Берзин подошел к карте:
— И эта сила порождена не только крупным капиталом Германии. Колыбель фашизма подготовили, его вынянчили и другие…
Старик поднял руку и потянул по карте невидимые линии от Соединенных Штатов, от Англии к Германии:
— Германская экономика вскормлена на американском и английском капитале. Казалось бы, парадокс: правящие круги Соединенных Штатов и Великобритании содействуют восстановлению тяжелой, и прежде всего военной, промышленности своего недавнего противника. Но парадокса никакого нет. На эти миллиардные капиталы они рассчитывают возродить германскую мощь, превратить Германию в такую силу, которая способна будет разгромить Советский Союз и восстановить господство капитала на всем земном шаре. Например, "И. Г. Фарбениндустри". Только в Германии этой крупнейшей химической монополии подчинено более тысячи предприятий. А что она производит? Бензин, взрывчатые вещества. Не так давно образован "Стальной трест". Он объединяет уже четыре сотни предприятий и дает половину выплавки стали и чугуна в стране. Теперь Германия по основным экономическим показателям опередила и Англию, и Францию. Она становится на путь милитаризма и реванша. И в этом ей оказывают поддержку из-за океана. Нам известно, что Генри Форд Первый очень дружественно относится к Гитлеру. В узком кругу он заявил, что ему нравится нацистская партия. Гитлера поддерживает мировой капитализм — и это самое главное.

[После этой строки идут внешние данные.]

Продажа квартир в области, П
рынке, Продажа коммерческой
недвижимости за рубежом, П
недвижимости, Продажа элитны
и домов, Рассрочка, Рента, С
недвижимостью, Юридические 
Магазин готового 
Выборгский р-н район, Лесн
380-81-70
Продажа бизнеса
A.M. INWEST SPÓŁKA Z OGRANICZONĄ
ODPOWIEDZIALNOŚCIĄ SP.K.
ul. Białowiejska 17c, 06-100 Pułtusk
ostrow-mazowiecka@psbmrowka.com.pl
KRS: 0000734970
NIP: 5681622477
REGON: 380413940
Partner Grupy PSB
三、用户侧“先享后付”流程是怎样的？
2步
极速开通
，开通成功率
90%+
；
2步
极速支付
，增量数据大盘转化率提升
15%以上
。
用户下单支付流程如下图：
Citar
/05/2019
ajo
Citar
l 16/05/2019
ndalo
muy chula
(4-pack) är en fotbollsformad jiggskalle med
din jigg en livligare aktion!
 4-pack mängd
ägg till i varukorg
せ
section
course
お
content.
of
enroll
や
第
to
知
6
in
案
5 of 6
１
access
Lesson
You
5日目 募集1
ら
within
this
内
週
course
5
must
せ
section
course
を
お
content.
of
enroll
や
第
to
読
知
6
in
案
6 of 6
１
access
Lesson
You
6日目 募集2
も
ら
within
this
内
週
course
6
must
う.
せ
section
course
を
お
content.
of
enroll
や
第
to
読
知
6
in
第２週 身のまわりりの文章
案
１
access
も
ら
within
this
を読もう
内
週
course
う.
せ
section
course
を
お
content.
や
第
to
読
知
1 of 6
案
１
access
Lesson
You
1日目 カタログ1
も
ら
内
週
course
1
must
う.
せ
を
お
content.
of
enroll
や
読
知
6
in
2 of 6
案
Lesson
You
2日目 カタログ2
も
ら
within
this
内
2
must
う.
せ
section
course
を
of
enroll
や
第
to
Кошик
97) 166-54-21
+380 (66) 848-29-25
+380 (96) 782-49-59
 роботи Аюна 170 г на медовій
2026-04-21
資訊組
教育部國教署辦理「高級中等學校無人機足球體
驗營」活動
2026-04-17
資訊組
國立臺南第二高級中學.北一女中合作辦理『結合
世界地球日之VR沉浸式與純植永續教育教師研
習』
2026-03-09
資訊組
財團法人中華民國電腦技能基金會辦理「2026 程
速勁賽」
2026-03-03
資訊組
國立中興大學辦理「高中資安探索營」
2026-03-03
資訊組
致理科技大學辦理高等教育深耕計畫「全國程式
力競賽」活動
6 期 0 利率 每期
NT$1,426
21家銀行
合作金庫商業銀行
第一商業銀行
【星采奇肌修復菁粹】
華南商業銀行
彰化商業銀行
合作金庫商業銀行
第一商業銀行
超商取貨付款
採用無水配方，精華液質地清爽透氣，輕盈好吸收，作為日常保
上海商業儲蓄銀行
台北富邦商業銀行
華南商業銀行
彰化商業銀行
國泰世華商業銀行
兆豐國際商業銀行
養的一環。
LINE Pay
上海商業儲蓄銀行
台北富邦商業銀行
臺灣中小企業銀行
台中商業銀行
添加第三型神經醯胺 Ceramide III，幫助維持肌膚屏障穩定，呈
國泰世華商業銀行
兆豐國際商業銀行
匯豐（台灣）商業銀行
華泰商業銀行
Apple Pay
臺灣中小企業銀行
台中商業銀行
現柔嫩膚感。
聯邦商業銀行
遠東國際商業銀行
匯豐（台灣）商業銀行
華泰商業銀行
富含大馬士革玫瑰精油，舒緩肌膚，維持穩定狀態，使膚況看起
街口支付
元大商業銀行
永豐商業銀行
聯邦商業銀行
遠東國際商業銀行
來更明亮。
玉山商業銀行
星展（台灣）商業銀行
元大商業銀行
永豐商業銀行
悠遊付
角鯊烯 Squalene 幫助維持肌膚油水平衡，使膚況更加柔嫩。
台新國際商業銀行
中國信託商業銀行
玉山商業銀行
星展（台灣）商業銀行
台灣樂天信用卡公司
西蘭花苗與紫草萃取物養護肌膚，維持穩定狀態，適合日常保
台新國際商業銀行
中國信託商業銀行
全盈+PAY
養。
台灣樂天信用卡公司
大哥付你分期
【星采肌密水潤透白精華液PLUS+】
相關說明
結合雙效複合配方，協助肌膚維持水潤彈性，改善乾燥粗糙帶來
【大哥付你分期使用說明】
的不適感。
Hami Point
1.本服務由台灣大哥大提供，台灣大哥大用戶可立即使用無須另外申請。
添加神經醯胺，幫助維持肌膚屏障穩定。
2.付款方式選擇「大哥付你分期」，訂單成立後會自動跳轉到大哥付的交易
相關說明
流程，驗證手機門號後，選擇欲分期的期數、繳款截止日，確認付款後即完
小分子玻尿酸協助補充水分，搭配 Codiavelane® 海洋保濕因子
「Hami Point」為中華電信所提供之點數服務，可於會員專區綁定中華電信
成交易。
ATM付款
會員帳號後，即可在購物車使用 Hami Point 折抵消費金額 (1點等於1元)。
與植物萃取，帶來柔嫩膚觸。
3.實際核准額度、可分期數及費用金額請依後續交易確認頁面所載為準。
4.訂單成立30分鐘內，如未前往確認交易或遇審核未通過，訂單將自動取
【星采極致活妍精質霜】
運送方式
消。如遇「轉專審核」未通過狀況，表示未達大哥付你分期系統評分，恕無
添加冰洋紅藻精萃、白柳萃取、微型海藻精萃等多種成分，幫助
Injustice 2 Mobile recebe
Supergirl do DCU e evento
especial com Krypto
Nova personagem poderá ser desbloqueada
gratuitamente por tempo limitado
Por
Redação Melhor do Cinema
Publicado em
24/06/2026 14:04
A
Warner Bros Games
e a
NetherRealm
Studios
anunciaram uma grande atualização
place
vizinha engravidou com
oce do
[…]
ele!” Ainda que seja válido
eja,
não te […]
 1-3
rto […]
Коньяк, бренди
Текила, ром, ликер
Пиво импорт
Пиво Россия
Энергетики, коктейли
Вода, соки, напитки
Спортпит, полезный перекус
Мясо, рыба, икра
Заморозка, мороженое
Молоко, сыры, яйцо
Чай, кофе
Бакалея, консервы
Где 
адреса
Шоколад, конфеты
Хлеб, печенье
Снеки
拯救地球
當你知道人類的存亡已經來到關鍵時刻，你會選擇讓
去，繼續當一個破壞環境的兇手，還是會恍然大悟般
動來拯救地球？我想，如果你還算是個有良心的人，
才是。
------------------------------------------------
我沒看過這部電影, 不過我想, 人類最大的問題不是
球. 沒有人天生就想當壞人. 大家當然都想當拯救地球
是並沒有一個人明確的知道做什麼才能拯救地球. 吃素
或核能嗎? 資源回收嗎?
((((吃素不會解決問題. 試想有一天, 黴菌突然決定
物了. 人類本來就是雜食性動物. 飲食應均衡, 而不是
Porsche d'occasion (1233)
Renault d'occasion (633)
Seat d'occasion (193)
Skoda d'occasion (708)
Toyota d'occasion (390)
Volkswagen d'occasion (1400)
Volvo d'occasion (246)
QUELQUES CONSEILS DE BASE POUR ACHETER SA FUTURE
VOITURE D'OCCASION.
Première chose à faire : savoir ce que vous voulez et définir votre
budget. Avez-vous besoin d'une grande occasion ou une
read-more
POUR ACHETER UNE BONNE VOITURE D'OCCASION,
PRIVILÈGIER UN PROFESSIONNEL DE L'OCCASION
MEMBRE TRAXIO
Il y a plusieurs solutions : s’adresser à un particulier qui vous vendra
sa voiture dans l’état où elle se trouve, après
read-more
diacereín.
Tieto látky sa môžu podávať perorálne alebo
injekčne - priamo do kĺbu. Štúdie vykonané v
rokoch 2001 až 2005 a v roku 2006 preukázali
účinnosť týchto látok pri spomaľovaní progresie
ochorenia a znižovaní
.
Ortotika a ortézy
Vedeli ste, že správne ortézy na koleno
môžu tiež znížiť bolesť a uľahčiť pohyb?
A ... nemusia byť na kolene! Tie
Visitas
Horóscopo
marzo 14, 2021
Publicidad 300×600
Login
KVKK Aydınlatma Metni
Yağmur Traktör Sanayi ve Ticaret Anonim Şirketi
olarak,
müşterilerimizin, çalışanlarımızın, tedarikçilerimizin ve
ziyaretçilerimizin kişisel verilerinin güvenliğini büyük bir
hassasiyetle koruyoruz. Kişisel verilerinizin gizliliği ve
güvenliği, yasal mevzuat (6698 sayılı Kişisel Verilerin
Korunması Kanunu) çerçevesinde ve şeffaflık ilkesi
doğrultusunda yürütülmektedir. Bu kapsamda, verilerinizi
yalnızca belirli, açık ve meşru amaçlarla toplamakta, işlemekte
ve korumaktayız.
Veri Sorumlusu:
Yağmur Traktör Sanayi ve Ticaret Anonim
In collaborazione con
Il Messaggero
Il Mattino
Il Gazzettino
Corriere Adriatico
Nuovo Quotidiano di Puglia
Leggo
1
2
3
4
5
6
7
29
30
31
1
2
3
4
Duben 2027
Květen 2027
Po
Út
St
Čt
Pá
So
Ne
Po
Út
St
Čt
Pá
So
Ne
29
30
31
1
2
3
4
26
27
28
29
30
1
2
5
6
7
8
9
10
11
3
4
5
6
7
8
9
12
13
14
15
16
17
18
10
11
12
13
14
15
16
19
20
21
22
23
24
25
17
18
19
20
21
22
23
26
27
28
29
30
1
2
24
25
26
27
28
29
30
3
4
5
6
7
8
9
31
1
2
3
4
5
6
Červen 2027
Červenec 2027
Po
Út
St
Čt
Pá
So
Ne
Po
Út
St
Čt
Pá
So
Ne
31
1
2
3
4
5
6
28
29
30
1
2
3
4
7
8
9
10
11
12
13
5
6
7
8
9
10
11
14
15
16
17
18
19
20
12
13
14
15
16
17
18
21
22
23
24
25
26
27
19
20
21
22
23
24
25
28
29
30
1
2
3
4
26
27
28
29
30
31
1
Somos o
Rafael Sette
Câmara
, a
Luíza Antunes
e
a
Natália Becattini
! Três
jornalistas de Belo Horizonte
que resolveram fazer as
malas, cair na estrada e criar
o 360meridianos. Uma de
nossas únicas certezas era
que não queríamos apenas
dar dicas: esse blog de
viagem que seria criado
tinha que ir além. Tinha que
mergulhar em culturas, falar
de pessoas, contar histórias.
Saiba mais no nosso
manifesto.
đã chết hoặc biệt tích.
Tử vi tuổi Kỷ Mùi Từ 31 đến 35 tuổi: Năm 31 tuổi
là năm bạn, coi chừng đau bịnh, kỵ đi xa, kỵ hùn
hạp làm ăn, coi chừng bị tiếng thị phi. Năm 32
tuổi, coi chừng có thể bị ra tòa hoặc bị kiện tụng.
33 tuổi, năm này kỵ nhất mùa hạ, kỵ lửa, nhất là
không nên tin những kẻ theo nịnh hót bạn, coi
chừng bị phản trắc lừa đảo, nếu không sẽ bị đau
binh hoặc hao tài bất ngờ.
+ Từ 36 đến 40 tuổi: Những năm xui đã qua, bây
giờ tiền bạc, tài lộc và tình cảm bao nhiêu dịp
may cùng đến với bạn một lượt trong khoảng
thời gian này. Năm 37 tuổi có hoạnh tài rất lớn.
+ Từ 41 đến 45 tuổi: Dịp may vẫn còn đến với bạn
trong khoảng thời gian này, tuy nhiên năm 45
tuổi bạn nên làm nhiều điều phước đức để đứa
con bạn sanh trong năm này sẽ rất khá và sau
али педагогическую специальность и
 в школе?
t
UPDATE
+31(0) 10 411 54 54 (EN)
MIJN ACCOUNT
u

Павел Иванович вернулся к столу:
— Поэтому нужно приготовиться к длительной и упорной борьбе. Что касается нас, то мы должны вести разведку непрерывно и активно. Мы должны по всем решающим вопросам своевременно иметь достоверные сведения.
Он посмотрел на Зорге, подумал, что, может быть, и не стоит говорить ему то, что Рихард знает сам, но все же сказал:
— Не гонись за быстрыми результатами. И сообщай лишь такие сведения, в которых убежден сам. Наша задача — стараться предотвратить войну. И это будет непросто.
Старик снова подошел к карте:
— Конкретно же тебе предстоит в Токио разобраться в следующем. Первое: политика Японии в отношении СССР. Кое-что тебе известно из наблюдений, которые ты получил во время работы в Китае. Но на месте, как говорится, видней. Японская военщина вынашивает планы нападения на нашу страну. Это идеи фанатиков или реальная программа действий? Второе: сближение Японии с Германией неизбежно. Здесь, в Европе, фашизм, там — фашиствующий милитаризм. Цели у них одинаковые. Только вот смогут ли они сговориться друг с другом? Но в любом случае сближение этих двух стран может угрожать безопасности СССР. Третье: японская политика в отношении Китая. Ну на этом ты, как говорится, собаку съел. Четвертое: Япония может напасть на нашу страну и при поддержке Соединенных Штатов или Англии. Тебе предстоит выяснить, как будут развиваться ее отношения и с этими странами. Вот перечень главных проблем. Теперь ты понимаешь, как важна, ответственна твоя миссия.
Павел Иванович рассказал о задуманной операции "Рамзай" и спросил:
— Как ты смотришь на то, чтобы поехать туда под своим настоящим именем?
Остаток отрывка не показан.